Directions -
Print nothing but the lines below starting at the line that holds "13: (850, 18, 0.92)" and ending at the line that holds "45: (922, 352, 0.80)", including both, each exactly as written.

Supplied information -

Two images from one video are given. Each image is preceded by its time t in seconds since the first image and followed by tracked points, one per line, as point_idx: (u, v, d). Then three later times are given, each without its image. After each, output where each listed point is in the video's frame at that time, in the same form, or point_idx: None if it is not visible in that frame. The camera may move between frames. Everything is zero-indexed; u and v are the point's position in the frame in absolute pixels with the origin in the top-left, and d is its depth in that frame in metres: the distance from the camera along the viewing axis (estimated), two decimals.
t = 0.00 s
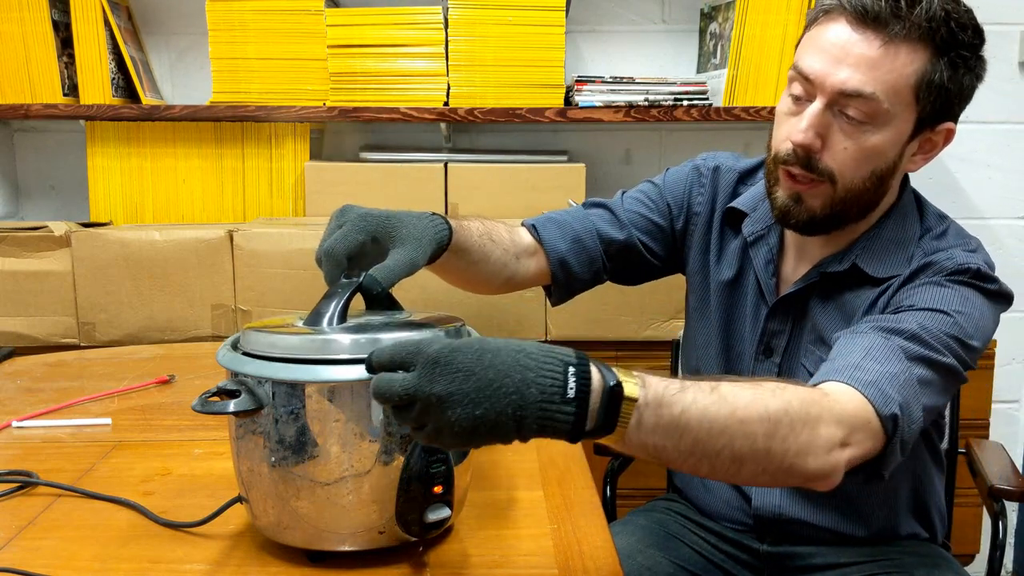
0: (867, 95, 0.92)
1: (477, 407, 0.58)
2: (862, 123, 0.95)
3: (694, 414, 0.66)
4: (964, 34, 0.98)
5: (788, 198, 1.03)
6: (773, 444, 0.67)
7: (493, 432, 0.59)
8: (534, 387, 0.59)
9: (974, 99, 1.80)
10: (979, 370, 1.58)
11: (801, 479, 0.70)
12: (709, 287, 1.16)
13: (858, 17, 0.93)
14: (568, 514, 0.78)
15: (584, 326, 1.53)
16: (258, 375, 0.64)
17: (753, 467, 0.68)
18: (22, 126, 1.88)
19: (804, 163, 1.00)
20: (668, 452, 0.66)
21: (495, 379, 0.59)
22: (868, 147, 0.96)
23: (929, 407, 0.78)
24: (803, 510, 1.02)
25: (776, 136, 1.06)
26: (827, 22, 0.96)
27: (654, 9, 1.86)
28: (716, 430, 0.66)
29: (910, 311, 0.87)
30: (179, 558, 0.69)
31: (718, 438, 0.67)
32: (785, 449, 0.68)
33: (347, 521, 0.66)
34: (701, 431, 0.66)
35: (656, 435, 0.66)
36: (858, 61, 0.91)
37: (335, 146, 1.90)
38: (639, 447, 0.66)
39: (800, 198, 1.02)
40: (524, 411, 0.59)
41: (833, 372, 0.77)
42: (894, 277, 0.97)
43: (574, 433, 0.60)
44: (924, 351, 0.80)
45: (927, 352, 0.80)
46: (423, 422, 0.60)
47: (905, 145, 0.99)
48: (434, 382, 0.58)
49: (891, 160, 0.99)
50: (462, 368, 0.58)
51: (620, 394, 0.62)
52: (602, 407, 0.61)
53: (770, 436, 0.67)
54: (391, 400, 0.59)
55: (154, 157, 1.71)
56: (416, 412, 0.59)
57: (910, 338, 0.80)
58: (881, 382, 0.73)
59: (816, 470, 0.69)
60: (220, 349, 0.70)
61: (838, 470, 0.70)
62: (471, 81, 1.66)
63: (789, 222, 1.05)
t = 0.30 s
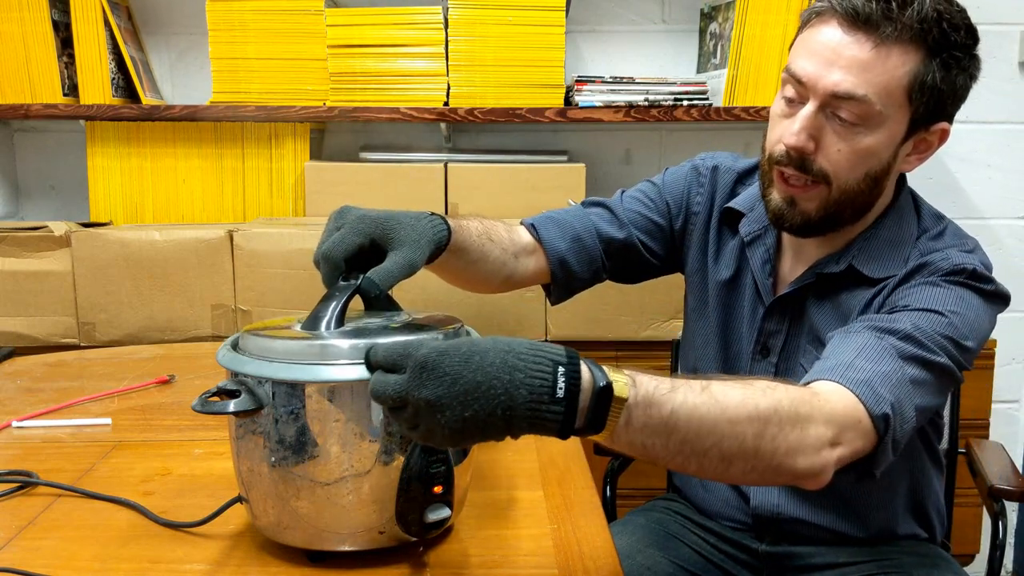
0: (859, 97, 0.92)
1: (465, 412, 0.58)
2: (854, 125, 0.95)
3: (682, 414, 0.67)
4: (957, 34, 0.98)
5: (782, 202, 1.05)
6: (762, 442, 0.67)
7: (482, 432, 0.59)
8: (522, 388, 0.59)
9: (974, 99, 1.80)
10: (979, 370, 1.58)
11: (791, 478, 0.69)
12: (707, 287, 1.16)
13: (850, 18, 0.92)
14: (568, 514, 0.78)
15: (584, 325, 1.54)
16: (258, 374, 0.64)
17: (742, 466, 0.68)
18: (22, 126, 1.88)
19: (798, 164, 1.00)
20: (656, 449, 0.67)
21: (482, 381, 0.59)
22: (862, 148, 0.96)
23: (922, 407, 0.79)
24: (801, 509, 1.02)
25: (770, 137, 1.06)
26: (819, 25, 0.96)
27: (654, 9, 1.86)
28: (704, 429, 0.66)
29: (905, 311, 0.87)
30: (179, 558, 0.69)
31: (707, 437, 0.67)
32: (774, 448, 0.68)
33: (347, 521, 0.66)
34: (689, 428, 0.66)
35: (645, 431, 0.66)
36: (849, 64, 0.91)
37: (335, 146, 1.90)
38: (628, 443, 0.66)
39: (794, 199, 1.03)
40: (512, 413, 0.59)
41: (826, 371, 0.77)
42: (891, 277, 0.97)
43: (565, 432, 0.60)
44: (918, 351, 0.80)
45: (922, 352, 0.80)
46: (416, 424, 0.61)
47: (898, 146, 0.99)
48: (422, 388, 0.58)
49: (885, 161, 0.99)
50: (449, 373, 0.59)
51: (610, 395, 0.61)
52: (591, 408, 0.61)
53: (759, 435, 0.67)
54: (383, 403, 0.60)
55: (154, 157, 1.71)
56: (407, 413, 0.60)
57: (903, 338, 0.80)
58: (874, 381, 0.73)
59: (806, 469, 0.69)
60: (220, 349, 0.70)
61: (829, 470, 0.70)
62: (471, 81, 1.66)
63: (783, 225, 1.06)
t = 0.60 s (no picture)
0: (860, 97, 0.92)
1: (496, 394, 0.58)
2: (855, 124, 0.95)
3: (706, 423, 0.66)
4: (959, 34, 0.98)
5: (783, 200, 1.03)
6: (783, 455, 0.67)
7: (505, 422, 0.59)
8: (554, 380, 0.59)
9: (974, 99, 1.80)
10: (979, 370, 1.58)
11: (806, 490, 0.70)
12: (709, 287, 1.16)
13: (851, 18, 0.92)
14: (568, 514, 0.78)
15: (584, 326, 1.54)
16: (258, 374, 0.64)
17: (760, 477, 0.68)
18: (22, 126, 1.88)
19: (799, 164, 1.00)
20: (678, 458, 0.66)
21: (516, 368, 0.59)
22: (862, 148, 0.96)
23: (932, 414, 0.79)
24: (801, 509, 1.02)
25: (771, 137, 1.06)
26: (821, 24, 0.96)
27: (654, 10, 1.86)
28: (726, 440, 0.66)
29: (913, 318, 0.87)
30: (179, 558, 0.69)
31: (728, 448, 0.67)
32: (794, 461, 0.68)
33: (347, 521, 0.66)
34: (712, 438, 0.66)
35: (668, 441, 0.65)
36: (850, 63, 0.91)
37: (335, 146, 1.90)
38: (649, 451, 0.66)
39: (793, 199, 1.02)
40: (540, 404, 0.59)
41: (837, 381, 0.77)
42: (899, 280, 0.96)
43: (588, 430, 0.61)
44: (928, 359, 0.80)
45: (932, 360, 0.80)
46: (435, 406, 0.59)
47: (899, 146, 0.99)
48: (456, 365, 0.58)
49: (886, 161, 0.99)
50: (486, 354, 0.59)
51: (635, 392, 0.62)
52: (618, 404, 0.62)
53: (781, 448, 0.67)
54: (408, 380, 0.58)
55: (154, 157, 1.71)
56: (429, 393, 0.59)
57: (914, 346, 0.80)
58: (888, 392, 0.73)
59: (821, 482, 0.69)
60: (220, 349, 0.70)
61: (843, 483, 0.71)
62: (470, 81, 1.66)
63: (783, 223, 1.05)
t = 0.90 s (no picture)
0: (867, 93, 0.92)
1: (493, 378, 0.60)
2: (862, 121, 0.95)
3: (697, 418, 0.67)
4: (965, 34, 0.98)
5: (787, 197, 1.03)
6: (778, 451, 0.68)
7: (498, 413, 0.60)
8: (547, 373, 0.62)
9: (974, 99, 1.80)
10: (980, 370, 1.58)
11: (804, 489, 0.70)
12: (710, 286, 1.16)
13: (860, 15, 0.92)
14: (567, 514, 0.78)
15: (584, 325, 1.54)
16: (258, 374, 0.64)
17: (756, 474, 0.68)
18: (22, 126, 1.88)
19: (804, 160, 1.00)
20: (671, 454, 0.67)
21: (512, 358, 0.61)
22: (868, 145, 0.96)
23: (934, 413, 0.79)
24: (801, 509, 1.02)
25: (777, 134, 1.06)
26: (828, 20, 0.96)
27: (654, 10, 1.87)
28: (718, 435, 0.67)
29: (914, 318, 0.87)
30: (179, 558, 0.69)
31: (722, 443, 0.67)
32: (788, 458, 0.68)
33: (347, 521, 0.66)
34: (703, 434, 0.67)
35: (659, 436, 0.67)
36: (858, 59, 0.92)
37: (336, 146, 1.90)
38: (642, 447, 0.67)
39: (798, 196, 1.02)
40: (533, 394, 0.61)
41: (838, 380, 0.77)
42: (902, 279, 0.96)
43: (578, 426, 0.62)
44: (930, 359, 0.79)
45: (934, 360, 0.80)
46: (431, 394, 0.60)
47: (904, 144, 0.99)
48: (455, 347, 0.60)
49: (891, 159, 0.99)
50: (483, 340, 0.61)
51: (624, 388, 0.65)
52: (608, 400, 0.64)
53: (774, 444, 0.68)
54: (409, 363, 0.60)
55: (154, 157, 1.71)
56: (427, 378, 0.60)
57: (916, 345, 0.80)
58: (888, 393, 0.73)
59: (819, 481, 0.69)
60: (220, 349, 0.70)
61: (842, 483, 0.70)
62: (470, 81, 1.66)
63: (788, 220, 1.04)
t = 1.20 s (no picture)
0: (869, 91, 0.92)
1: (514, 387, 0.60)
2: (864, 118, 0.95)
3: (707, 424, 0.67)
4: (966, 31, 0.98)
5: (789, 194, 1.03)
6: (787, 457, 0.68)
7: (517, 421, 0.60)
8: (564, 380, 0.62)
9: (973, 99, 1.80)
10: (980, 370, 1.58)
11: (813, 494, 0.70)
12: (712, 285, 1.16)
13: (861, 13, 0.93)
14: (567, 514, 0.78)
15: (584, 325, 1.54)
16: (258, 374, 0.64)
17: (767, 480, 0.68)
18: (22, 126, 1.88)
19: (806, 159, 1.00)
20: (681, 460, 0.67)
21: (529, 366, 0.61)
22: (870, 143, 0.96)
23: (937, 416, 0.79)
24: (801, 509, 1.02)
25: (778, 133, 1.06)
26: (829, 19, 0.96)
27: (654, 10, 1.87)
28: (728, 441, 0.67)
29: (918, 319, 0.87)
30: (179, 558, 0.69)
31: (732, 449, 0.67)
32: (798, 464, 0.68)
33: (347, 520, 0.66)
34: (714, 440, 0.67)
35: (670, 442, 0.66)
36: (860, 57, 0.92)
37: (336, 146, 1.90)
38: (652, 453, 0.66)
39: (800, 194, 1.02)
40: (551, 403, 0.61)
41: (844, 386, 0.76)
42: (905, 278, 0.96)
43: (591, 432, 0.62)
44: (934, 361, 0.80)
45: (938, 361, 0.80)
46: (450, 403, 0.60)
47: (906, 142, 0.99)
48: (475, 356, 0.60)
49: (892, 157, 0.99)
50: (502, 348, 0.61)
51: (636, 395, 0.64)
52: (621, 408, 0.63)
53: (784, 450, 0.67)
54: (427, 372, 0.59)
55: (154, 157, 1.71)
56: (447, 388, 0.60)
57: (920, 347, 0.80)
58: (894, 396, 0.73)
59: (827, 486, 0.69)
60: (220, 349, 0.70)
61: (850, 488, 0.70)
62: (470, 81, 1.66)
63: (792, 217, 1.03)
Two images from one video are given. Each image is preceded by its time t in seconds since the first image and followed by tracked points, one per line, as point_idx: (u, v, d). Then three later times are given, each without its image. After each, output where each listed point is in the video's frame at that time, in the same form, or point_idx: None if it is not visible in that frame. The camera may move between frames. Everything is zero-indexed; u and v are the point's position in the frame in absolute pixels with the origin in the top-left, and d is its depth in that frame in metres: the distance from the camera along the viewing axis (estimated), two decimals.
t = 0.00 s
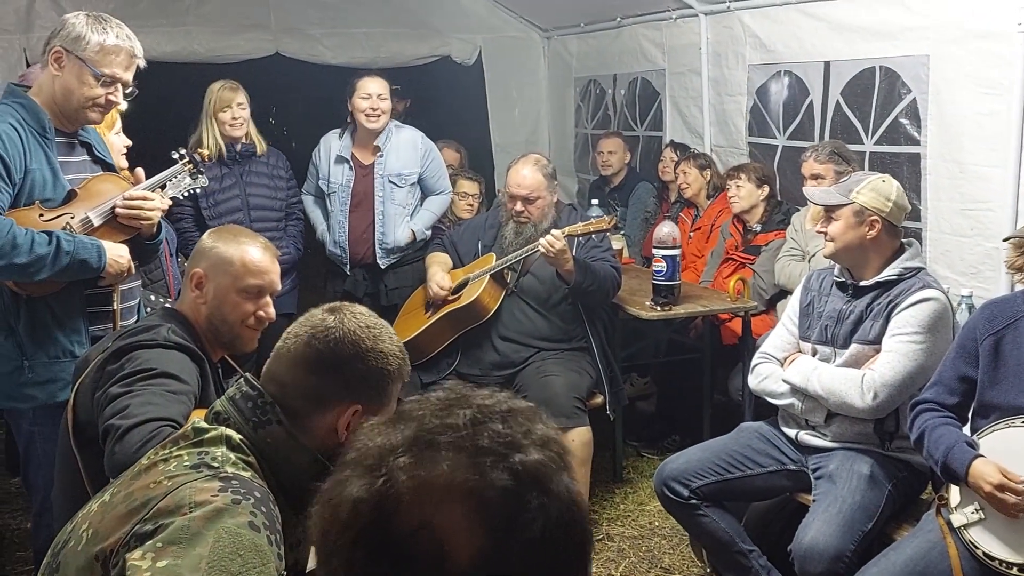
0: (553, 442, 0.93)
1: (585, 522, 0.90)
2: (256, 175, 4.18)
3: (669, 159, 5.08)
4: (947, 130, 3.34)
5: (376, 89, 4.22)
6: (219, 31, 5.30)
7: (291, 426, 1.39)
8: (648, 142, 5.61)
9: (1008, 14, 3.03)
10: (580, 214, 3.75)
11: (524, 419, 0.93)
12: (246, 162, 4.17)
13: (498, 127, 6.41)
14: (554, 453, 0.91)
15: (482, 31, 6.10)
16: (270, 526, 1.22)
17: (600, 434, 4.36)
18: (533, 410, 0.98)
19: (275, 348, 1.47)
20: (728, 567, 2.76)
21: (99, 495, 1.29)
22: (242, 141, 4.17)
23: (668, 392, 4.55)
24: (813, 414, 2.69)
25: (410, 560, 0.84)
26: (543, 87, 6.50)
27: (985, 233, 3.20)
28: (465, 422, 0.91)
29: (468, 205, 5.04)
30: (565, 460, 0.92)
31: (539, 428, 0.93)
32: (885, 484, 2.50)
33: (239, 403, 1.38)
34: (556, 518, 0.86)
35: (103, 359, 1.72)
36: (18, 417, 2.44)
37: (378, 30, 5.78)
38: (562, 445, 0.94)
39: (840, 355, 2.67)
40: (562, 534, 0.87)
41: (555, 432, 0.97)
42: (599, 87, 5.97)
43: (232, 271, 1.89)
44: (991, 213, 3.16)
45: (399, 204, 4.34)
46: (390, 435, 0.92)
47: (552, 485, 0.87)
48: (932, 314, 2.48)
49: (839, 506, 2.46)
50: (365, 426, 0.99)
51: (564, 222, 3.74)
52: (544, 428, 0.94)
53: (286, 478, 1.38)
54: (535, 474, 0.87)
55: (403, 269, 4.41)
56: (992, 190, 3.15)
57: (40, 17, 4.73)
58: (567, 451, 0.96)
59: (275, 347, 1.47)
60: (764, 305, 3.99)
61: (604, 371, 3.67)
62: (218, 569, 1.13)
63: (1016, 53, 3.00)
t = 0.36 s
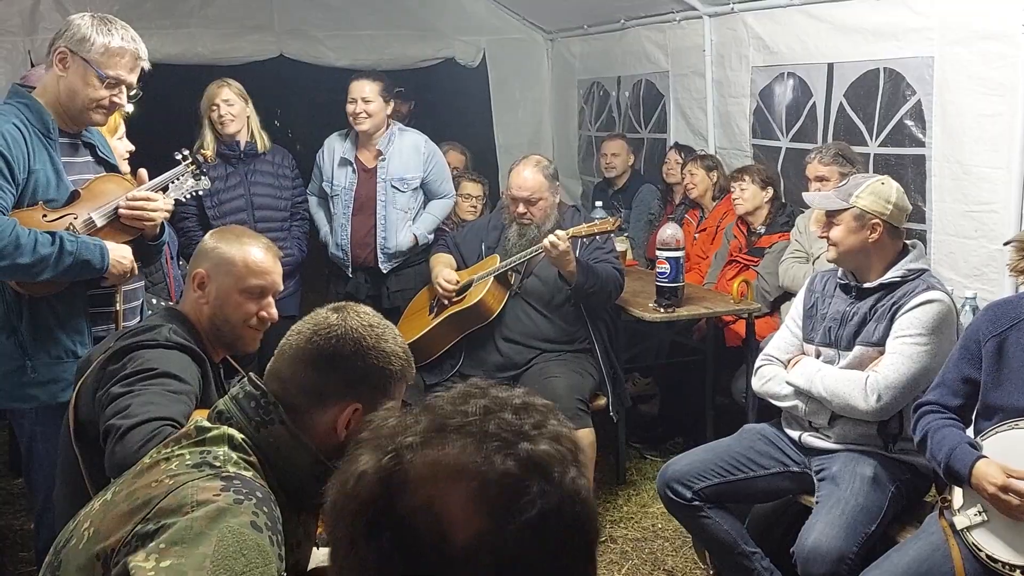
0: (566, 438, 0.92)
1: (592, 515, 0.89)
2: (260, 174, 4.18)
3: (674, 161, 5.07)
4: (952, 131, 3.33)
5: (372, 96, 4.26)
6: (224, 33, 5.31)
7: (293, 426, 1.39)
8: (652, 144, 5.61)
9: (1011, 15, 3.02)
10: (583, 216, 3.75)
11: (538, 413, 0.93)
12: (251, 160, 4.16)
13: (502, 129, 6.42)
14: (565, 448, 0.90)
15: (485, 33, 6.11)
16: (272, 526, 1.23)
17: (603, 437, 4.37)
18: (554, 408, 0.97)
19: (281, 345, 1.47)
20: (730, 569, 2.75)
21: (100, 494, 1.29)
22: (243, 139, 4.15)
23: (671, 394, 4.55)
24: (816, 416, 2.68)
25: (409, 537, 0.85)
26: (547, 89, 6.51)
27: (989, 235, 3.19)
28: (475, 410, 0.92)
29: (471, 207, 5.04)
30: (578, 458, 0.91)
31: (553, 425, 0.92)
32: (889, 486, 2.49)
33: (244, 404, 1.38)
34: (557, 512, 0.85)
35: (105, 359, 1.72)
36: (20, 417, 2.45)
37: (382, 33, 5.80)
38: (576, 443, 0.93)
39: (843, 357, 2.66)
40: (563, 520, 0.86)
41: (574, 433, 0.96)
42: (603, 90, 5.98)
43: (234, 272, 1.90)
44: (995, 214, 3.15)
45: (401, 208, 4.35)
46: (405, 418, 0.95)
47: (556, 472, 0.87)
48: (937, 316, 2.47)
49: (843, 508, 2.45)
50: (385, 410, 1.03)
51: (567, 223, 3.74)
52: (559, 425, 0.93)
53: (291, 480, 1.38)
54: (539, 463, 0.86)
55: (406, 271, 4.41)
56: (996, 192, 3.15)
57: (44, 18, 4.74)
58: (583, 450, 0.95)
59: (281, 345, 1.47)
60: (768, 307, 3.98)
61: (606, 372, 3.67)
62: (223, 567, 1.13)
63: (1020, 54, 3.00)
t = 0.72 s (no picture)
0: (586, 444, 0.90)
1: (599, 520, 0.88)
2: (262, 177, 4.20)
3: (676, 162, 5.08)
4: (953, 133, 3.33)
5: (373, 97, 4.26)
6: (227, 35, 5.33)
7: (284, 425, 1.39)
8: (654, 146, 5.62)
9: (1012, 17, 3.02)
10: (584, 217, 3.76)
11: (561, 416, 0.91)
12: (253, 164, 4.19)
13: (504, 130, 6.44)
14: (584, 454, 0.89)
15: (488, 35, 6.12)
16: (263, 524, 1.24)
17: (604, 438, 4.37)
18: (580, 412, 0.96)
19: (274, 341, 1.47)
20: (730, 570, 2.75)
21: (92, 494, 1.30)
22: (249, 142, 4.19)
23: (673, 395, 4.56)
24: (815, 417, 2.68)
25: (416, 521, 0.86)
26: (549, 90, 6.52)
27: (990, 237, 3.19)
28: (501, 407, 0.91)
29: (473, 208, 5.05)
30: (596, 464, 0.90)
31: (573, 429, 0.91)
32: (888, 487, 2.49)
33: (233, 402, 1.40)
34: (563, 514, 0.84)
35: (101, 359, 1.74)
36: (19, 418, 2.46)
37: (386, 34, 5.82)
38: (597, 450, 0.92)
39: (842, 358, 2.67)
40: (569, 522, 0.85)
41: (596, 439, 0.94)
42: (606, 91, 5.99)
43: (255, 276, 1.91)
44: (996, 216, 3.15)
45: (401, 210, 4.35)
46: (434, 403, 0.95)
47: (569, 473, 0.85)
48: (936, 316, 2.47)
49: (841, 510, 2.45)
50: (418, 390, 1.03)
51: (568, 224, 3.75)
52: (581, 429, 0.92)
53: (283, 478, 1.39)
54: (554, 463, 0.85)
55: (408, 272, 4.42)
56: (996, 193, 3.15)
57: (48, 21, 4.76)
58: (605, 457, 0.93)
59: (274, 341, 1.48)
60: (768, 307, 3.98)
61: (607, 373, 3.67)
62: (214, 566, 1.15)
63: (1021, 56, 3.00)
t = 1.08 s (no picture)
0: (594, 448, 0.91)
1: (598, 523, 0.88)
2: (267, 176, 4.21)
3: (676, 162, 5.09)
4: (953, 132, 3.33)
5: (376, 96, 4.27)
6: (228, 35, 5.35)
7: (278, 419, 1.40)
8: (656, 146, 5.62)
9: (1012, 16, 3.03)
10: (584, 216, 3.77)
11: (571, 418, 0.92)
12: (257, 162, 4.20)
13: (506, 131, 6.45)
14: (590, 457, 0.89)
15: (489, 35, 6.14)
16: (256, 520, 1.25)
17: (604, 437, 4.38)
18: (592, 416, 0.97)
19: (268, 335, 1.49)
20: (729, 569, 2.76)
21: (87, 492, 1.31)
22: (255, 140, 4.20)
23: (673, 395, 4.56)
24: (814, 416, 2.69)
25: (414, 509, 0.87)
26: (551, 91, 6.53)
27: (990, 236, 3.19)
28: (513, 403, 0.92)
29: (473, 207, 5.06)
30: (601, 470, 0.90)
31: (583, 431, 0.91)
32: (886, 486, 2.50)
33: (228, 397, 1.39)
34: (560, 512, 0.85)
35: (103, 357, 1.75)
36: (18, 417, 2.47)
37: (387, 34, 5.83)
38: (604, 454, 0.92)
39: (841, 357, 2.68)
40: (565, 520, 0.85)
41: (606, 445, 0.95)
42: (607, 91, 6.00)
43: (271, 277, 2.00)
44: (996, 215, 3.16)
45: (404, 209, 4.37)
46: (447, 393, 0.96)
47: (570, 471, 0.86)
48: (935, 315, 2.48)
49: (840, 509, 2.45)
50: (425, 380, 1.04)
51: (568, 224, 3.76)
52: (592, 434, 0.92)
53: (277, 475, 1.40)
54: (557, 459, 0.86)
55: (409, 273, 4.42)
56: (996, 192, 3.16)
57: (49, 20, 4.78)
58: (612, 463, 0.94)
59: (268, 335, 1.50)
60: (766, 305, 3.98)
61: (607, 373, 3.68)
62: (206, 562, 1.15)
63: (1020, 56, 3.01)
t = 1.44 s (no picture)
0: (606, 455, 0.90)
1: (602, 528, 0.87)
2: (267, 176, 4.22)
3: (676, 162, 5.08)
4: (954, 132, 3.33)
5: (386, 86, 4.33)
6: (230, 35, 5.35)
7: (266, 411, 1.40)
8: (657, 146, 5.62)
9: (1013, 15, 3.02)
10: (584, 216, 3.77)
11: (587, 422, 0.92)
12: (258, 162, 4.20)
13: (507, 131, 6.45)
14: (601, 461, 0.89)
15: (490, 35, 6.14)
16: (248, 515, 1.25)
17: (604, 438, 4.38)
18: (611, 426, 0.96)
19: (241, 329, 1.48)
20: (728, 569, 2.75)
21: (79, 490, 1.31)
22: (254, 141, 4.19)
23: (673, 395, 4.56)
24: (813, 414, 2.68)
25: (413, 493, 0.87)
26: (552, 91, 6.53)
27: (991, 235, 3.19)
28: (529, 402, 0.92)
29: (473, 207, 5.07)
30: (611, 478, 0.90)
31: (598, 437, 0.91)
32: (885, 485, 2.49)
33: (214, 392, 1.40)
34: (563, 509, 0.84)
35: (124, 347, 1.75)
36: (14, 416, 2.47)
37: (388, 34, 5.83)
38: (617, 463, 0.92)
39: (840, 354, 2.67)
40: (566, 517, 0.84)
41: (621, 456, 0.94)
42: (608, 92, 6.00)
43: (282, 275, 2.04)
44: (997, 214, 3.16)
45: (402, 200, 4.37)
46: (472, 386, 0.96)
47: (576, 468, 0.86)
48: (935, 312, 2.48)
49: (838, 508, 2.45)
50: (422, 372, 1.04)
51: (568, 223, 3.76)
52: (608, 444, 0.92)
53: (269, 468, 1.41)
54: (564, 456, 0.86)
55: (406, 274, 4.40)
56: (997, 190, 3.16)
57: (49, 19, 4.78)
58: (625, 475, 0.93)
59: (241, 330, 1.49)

Your solution -
13: (850, 18, 0.92)
14: (568, 514, 0.78)
15: (584, 325, 1.54)
16: (258, 374, 0.64)
17: (742, 466, 0.68)
18: (22, 126, 1.88)
19: (798, 164, 1.00)
20: (656, 449, 0.67)
21: (482, 381, 0.59)
22: (862, 148, 0.96)
23: (922, 407, 0.79)
24: (801, 509, 1.02)
25: (770, 137, 1.06)
26: (819, 25, 0.96)
27: (654, 9, 1.86)
28: (704, 429, 0.66)
29: (905, 311, 0.87)
30: (179, 558, 0.69)
31: (707, 437, 0.67)
32: (774, 448, 0.68)
33: (347, 521, 0.66)
34: (689, 428, 0.66)
35: (645, 431, 0.66)
36: (849, 64, 0.91)
37: (335, 146, 1.90)
38: (628, 443, 0.66)
39: (794, 199, 1.03)
40: (512, 413, 0.59)
41: (826, 371, 0.77)
42: (891, 277, 0.97)
43: (565, 432, 0.60)
44: (918, 351, 0.80)
45: (922, 352, 0.80)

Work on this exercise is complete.